As a Fulbright scholar, Johnson will work for one year as an English teaching assistant in Germany. She will leave for her placement at the end of August.
“I spent a year in Germany as a high school exchange student, so I have been dying to go back ever since,” Johnson said. “I want to go back as a leader as opposed to a student. This time, I can bring what I’ve learned [at UMW].”
Johnson, a native of Tyaskin, Md., was very involved during her time at UMW, including as president of the club swim team, co-president of the German Club and a member of both the political science and foreign language honor societies.
The Fulbright U.S. Student Program is the largest U.S. exchange program offering opportunities for students and young professionals to undertake international graduate study, advanced research, university teaching, and primary and secondary school teaching worldwide. The program currently awards approximately 1,900 grants annually in all fields of study, and operates in more than 140 countries worldwide.
Shirley Martey, a 2014 political science graduate, received a Boren Scholarship for a program in China. Boren Scholarships are funded by the National Security Education Program, a major federal initiative designed to build a broader and more qualified pool of U.S. citizens with foreign language and international skills. NSEP’s Boren Awards program provides students with resources and encouragement to acquire language skills and experience in countries critical to the future security and stability of our nation. This year, 165 students were offered awards from a pool of 868 applications.

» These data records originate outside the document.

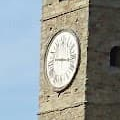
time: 9:16
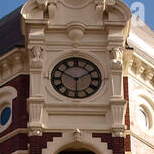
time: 1:49
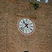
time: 10:38
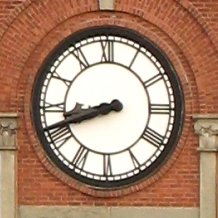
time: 8:41
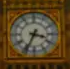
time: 3:34
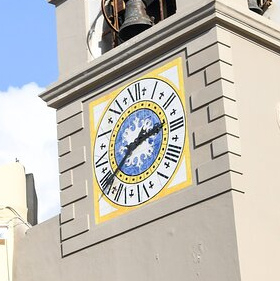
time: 2:38
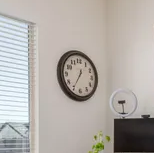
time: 12:35
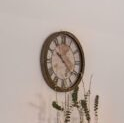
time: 10:21
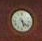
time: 5:21
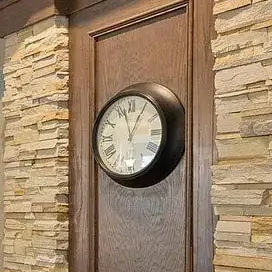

Earlier this year, she was awarded the Department of State’s Critical Language Scholarship for an intensive language program at Suzhou University in China. She’ll spend two months in Suzhou after graduation, then travel to the Harbin Institute of Technology for nine months of study through the Boren Scholarship.
“As a Ghanaian American woman, I hope to be able to contribute a unique perspective to the conversation about U.S.-China relations, helping to develop a mutual understanding of the differences in each other’s policymaking structures and processes,” Martey said.
Shirley, a native of Centreville, Va., has served in leadership roles in multiple on-campus organizations, including as chapter president of the Pi Sigma Alpha and Mortar Board honor societies and as a peer mentor for underrepresented students.
Students Zaire Sprowal and Katherine Hansen have received the Gilman International Scholarship for their summer studies in Guyana and China, respectively. The scholarship provides awards to U.S. undergraduate students who are studying abroad and receiving Federal Pell Grant funding at a two-year or four-year college or university.
Sprowal will study with the UMW Guyana program under the leadership of Laura Mentore to gain the unique experience of living in an indigenous community and rainforest environment while developing his qualitative research skills. Hansen will participate in a two-month internship in Shanghai, China through the College of Business led by Wei Chen.
Senior Michael Crawford will travel to Leipzig, Germany later this year thanks to a competitive scholarship from the German Academic Exchange Services, known as DAAD. Crawford will work alongside scientists to study how cow grazing affects plant biodiversity of grasslands.
Crawford will work from October 2014 until July 2015 at the Helmholtz Centre for Environmental Research in the Department of Ecological Modelling for a scientist named Volker Grimm. In working for Grimm, Crawford will work to simplify an existing ecological simulation that details how certain plants grow or do not grow in conjunction with cow grazing.
DAAD is the largest German support organization in the field of international academic cooperation, and is a private, federally and state funded, self-governing national agency of the institutions of higher education in Germany. The scholarship is a similar award to a Fulbright scholarship, but is only for Germany. The organization awards competitive, merit-based grants for use toward study and research in Germany at any of the accredited German institutions of higher education.